RECORDS FOR PROCESSING:
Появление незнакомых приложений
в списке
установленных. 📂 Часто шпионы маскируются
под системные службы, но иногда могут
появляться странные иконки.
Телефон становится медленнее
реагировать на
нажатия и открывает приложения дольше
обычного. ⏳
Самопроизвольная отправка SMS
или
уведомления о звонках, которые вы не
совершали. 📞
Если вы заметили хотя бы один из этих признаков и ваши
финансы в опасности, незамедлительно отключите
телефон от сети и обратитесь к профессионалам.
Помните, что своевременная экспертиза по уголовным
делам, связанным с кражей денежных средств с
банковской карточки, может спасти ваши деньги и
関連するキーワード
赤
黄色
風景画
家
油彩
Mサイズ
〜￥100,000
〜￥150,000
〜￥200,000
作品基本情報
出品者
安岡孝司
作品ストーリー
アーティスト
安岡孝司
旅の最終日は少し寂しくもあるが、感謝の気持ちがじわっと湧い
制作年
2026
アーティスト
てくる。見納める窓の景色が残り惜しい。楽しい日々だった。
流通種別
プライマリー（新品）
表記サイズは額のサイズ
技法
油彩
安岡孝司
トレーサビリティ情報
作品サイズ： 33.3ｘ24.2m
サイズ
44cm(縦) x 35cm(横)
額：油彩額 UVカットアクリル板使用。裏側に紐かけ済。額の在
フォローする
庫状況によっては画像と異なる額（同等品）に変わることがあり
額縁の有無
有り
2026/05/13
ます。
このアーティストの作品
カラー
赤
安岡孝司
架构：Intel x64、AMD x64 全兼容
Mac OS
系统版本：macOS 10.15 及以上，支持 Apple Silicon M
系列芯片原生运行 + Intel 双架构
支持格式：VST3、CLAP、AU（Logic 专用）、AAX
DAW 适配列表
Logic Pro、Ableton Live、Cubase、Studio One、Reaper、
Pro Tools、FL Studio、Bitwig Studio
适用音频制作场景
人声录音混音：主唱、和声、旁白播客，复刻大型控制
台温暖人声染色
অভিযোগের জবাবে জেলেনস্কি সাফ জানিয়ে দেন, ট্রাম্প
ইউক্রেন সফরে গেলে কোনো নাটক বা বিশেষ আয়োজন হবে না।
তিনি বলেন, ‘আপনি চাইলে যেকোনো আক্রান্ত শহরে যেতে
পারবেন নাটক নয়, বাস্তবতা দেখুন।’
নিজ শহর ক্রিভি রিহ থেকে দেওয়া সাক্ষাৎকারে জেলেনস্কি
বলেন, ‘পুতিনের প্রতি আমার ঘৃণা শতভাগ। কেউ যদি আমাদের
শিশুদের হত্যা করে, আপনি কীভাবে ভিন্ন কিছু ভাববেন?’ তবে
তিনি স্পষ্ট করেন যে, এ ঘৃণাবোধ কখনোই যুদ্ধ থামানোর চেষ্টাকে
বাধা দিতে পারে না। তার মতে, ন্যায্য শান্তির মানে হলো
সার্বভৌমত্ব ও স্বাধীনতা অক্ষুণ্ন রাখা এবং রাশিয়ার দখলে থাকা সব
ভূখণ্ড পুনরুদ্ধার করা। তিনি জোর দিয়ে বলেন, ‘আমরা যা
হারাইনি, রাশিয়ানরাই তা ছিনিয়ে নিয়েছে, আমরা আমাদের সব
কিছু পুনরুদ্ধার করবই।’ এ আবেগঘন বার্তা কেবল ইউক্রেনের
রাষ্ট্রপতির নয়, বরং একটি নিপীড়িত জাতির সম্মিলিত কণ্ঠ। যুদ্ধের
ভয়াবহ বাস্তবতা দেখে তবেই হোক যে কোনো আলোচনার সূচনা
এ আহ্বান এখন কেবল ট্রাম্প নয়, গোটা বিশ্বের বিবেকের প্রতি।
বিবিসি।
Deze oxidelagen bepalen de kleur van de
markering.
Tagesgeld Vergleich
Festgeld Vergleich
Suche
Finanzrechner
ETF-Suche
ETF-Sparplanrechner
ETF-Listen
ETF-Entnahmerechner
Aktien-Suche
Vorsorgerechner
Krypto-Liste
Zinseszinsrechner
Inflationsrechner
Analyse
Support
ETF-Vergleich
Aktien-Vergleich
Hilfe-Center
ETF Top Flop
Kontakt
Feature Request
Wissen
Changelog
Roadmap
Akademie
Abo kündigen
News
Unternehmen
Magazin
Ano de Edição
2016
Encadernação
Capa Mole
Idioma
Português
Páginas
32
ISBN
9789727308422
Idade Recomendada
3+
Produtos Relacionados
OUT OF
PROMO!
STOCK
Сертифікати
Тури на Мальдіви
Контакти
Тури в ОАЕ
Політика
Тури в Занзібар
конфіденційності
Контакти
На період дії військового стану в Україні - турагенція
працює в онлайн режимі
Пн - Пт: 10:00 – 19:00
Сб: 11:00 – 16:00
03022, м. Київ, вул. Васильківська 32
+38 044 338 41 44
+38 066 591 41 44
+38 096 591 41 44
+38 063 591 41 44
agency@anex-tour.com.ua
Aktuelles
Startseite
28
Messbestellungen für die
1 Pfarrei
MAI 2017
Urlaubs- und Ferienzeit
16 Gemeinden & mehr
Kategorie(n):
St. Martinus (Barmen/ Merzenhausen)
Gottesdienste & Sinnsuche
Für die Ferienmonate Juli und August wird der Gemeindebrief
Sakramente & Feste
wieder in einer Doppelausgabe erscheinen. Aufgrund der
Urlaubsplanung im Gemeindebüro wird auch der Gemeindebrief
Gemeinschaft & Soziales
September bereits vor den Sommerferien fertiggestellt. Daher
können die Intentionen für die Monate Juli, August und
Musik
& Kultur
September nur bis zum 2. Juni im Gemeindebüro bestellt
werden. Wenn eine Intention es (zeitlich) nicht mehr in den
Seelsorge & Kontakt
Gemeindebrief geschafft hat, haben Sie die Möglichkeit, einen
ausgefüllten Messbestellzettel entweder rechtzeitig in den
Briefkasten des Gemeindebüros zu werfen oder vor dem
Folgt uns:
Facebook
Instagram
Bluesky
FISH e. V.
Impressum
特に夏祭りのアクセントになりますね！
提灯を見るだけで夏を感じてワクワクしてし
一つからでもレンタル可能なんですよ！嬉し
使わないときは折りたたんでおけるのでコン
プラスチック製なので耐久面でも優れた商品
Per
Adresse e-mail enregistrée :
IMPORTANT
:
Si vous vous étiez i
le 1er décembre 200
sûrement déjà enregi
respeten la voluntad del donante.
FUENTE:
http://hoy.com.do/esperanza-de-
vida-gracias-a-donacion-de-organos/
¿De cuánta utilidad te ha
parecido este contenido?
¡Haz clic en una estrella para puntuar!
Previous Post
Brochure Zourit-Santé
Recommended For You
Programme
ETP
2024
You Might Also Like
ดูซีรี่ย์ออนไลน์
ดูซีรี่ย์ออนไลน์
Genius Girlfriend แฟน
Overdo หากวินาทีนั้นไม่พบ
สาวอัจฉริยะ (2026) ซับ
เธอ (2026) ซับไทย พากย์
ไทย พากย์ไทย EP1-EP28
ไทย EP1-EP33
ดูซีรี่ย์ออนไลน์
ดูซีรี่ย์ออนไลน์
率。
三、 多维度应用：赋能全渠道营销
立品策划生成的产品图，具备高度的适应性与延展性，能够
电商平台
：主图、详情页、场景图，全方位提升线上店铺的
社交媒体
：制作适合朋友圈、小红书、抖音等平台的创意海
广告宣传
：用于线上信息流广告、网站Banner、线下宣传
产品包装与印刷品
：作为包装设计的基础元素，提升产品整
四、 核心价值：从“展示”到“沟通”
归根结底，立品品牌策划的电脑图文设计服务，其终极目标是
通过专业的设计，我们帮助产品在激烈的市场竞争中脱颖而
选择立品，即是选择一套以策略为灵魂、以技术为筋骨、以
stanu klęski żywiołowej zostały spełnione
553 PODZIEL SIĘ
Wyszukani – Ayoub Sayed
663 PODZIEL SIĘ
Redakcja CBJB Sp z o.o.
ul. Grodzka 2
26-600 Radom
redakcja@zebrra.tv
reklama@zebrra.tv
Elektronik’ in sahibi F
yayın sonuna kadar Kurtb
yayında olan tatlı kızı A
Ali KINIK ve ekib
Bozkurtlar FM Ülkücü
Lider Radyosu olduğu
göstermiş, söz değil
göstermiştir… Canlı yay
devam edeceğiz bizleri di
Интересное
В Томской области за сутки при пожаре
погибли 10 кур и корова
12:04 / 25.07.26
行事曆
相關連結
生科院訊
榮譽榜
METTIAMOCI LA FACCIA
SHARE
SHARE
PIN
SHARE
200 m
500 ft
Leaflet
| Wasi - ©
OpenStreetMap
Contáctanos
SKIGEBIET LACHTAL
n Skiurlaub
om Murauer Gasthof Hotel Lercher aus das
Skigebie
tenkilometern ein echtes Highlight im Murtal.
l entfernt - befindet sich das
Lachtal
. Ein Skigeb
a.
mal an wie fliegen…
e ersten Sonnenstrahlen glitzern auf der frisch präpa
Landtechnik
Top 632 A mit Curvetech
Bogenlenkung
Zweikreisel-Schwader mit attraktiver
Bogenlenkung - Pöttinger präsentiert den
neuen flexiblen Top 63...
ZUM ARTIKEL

ACTION ITEM: Gather each line of the listing containing the word "zebrra" and show it.

SOLUTION TO THIS EXERCISE:
redakcja@zebrra.tv
reklama@zebrra.tv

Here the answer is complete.